Morgens 07:00 Uhr in Dirmstein. Eine Zeit, in der andere Rentner mit der Zeitung und einem Kaffee gemütlich in den Tag starten. Erwin Walter steht da schon am Einfahrtstor seiner Werkstatt und schließt auf. Schließlich kommen um 07:30 Uhr die ersten Kundinnen und Kunden.
Erwin Walther ist fast 80 Jahre alt und öffnet jeden Morgen persönlich die Tore. "Ich bin das doch gar nicht anders gewohnt", sagt Walther. Mit 15 Jahren hatte er seine Ausbildung zum Kfz-Mechaniker begonnen und steht seither immer so früh auf.
Mit Leidenschaft immer noch aktiv dabei
Früh aufstehen, Werkstatt öffnen - das ist nicht nur Gewohnheit, sondern Leidenschaft. Erwin Walther arbeitet auch noch aktiv mit. Er sortiert und verteilt alle Ersatzteile, die mit dem Nachtexpress gekommen sind; koordiniert TÜV Termine und versucht neue Ersatzteile schnellst möglich zu organisieren.
Kfz-Werkstatt in Dirmstein: kleines Team und familiäre Unterstützung
Der 79-Jährige hat insgesamt fünf Angestellte: drei Mechaniker, einen Kfz-Meister und eine Angestellte im Büro. Ab und zu helfen noch seine Tochter und seine Enkelin aus.

__Erfasste Daten__.

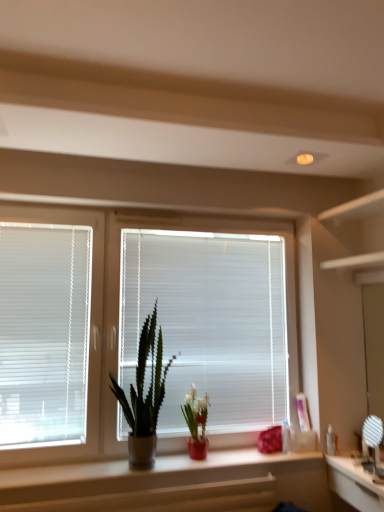
Identify the location of free point to the right of matte red vase at center, which is counted as the first houseplant, starting from the right. This screenshot has height=512, width=384. (225, 460).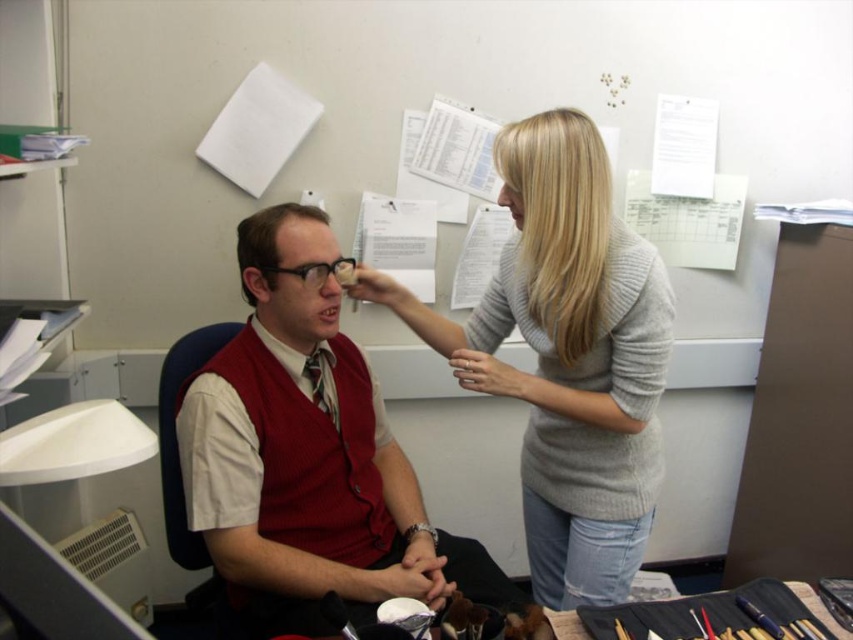
You are an interior designer observing this office scene. You need to place a decorative item between the matte red vest at center and the matte black forehead at center. Based on their positions, which object should the item be placed to the left of?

__Aufgabe 1__.
Erklären Sie in ein bis drei Sätzen, warum der Inhaber der Werkstatt in Dirmstein laut dem Text schon um 07:00 Uhr das Tor aufschließt.
__Aufgabe 2__.
Beantworten Sie anhand des Textes über die Werkstatt in Dirmstein kurz:
(a) Mit wie vielen Jahren begann der Inhaber seine Ausbildung zum Kfz-Mechaniker?
(b) Wie viele Angestellte hat er insgesamt?
(c) Wer hilft ab und zu in der Werkstatt aus?
__Aufgabe 3__.
Setzen Sie den Text über die Werkstatt in Dirmstein nach seinem letzten Satz fort.
Das Material steht in keinem Zusammenhang mit dem Text über die Werkstatt in Dirmstein.

__Erwartete Antwort 1__.
Um 07:30 Uhr kommen die ersten Kundinnen und Kunden. Außerdem ist er das frühe Aufstehen gewohnt, seit er mit 15 Jahren seine Ausbildung zum Kfz-Mechaniker begonnen hat.

__Erwartete Antwort 2__.
(a) Mit 15 Jahren.
(b) Fünf Angestellte.
(c) Seine Tochter und seine Enkelin.

__Erwartete Antwort 3__.
Doch das alles hat Erwin Walther natürlich nicht alleine aufgebaut. Von Anfang an mit dabei seine Frau Margit. Auch sie kommt immer noch jeden Tag ins Büro der Werkstatt und gilt als gute Seele der Werkstatt.
Noch denkt der 79-Jährige nicht ans Aufhören
Nach einer eigenen Tankstelle und einem alten Bauernhof, den er zur Werkstatt umgebaut hat, führt er seit 1989 die Werkstatt in Dirmstein. Und ans Aufhören denkt er nicht. Sein Vorbild - sein alter Chef: "Mein ehemaliger Chef ist mit 85 oder 86 gestorben, bis dahin hat er eine Werkstatt geleitet."